Abstract 238: Ube2v1 Promotes Mutant αB-crystallin-induced Protein Aggregation

Background: Compromised protein quality control causes the accumulation of misfolded proteins and intracellular aggregates, contributing to cardiac disease and heart failure. An unbiased genome-wide short hairpin RNA screen was performed to seek novel genes that could prevent or clear proteotoxic aggregates in a model of desmin-related cardiomyopathy, caused by the R120G mutation of αB-crystallin (CryAB R120G ). Among a total of 236 hits, we validated a candidate gene named ubiquitin-conjugating E2 enzyme variant 1 (ube2v1). Ube2v1 expression is detectable in the heart and the literature states that it must bind to ube2n to form a heterodimer. The heterodimer then catalyzes the synthesis of Lys63-linked poly-ubiquitin chains, participating in DNA repair and the damage response. Ube2v1 protein levels were increased in CryAB R120G transgenic hearts. However, the function of ube2v1 in cardiac proteotoxicity is completely unknown. To assess whether and how ube2v1 impacts cardiac protein aggregation catalyzed by cardiomyocyte-specific expression of mutated CryAB. Methods and Results: Neonatal rat ventricular cardiomyocytes (NRVMs) were infected with adenoviruses expressing either wild-type CryAB or CryAB R120G . Subsequently, loss- and gain-of-function experiments were performed using ube2v1 siRNA or recombinant adenovirus mediated ube2v1 overexpression. Knockdown of ube2v1 decreased aggregate accumulation and attenuated cytotoxicity caused by CryAB R120G expression, while overexpressing ube2v1 enhanced aggregate formation.
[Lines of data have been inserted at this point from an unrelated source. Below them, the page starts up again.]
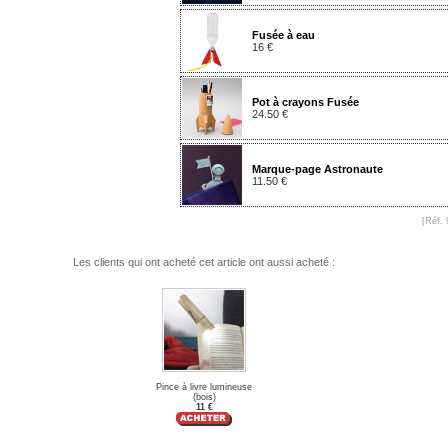
Fusée à eau
16 €
Pot à crayons Fusée
24.50 €
Marque-page Astronaute
11.50 €
[Réf. 
Les clients qui ont acheté cet article ont aussi acheté :
Pince à livre lumineuse
(bois)
11 €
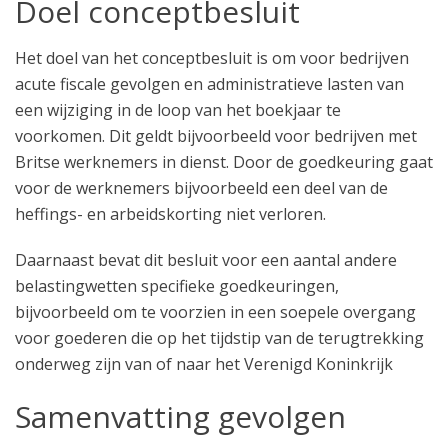
Doel conceptbesluit
Het doel van het conceptbesluit is om voor bedrijven
acute fiscale gevolgen en administratieve lasten van
een wijziging in de loop van het boekjaar te
voorkomen. Dit geldt bijvoorbeeld voor bedrijven met
Britse werknemers in dienst. Door de goedkeuring gaat
voor de werknemers bijvoorbeeld een deel van de
heffings- en arbeidskorting niet verloren.
Daarnaast bevat dit besluit voor een aantal andere
belastingwetten specifieke goedkeuringen,
bijvoorbeeld om te voorzien in een soepele overgang
voor goederen die op het tijdstip van de terugtrekking
onderweg zijn van of naar het Verenigd Koninkrijk
Samenvatting gevolgen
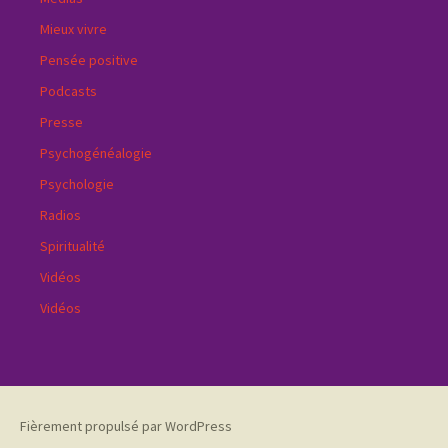
Mieux vivre
Pensée positive
Podcasts
Presse
Psychogénéalogie
Psychologie
Radios
Spiritualité
Vidéos
Vidéos
Fièrement propulsé par WordPress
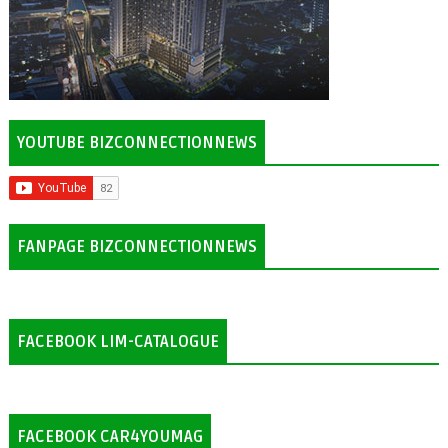
YOUTUBE BIZCONNECTIONNEWS
FANPAGE BIZCONNECTIONNEWS
FACEBOOK LIM-CATALOGUE
FACEBOOK CAR4YOUMAG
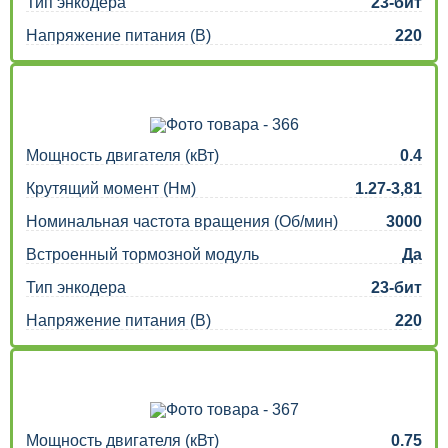
Тип энкодера
23-бит
Напряжение питания (В)
220
Мощность двигателя (кВт)
0.4
Крутящий момент (Нм)
1.27-3,81
Номинальная частота вращения (Об/мин)
3000
Встроенный тормозной модуль
Да
Тип энкодера
23-бит
Напряжение питания (В)
220
Мощность двигателя (кВт)
0.75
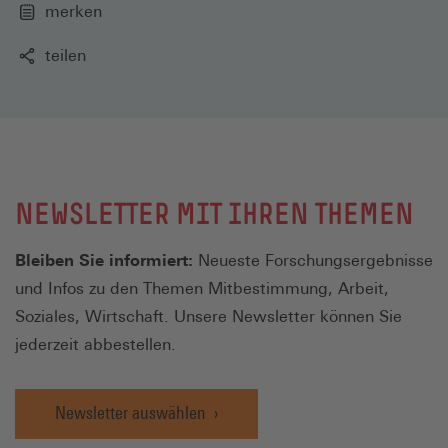
merken
teilen
NEWSLETTER MIT IHREN THEMEN
Bleiben Sie informiert:
Neueste Forschungsergebnisse
und Infos zu den Themen Mitbestimmung, Arbeit,
Soziales, Wirtschaft. Unsere Newsletter können Sie
jederzeit abbestellen.
Newsletter auswählen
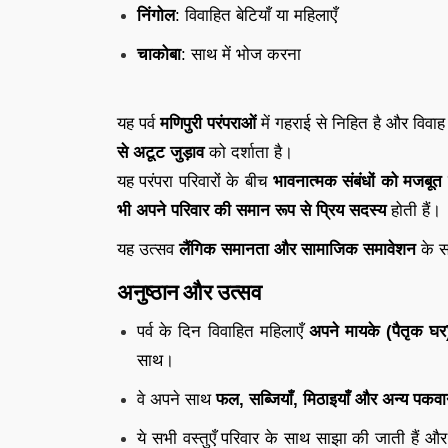
निंगोल
: विवाहित बेटियाँ या महिलाएँ
चाकोबा
: साथ में भोज करना
यह पर्व
मणिपुरी परंपराओं
में गहराई से निहित है और विवा
से अटूट जुड़ाव
को दर्शाता है।
यह परंपरा परिवारों के बीच
भावनात्मक संबंधों को मजबूत
भी अपने परिवार की समान रूप से प्रिय सदस्य
होती हैं।
यह उत्सव
लैंगिक समानता और सामाजिक समावेशन
के सं
अनुष्ठान और उत्सव
पर्व के दिन विवाहित महिलाएँ
अपने मायके (पैतृक घर
साथ।
वे अपने साथ
फल, सब्जियाँ, मिठाइयाँ और अन्य पकव
ये सभी वस्तुएँ परिवार के साथ साझा की जाती हैं 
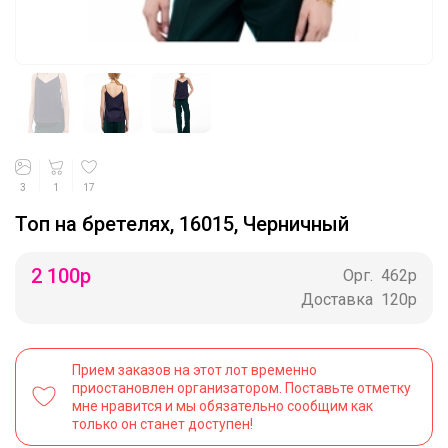
3
1
17
Топ на бретелях, 16015, Черничный
2 100
р
Орг.
462р
Доставка
120р
Прием заказов на этот лот временно
приостановлен организатором. Поставьте отметку
мне нравится и мы обязательно сообщим как
только он станет доступен!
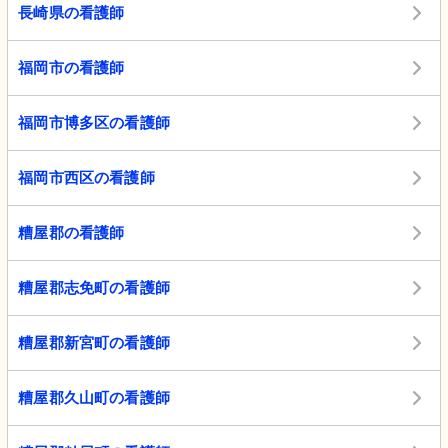
長崎県の看護師
福岡市の看護師
福岡市博多区の看護師
福岡市西区の看護師
糟屋郡の看護師
糟屋郡志免町の看護師
糟屋郡新宮町の看護師
糟屋郡久山町の看護師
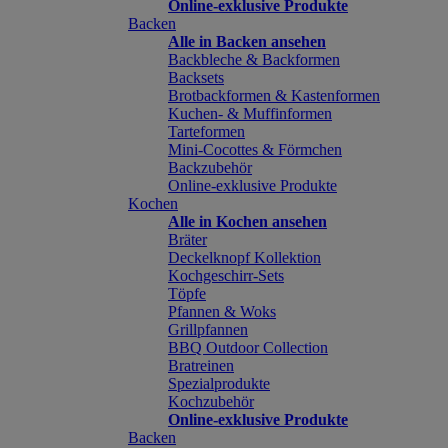
Online-exklusive Produkte
Backen
Alle in Backen ansehen
Backbleche & Backformen
Backsets
Brotbackformen & Kastenformen
Kuchen- & Muffinformen
Tarteformen
Mini-Cocottes & Förmchen
Backzubehör
Online-exklusive Produkte
Kochen
Alle in Kochen ansehen
Bräter
Deckelknopf Kollektion
Kochgeschirr-Sets
Töpfe
Pfannen & Woks
Grillpfannen
BBQ Outdoor Collection
Bratreinen
Spezialprodukte
Kochzubehör
Online-exklusive Produkte
Backen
Ubiquitin proteasome system (UPS) function was analyzed using a UPS reporter protein consisting of a short degron, CL1, fused to the COOH-terminus of green fluorescent protein (GFPu). Knockdown of ube2v1 improved proteasomal function and promoted the degradation of insoluble ubiquitinated proteins in CryAB R120G cardiomyocytes, but did not alter autophagic flux. Conclusions: Inhibition of ube2v1 improves CryAB R120G -induced aggregate formation through enhancing proteasome activity. It provides a novel therapeutic target to treat cardiac proteinopathies.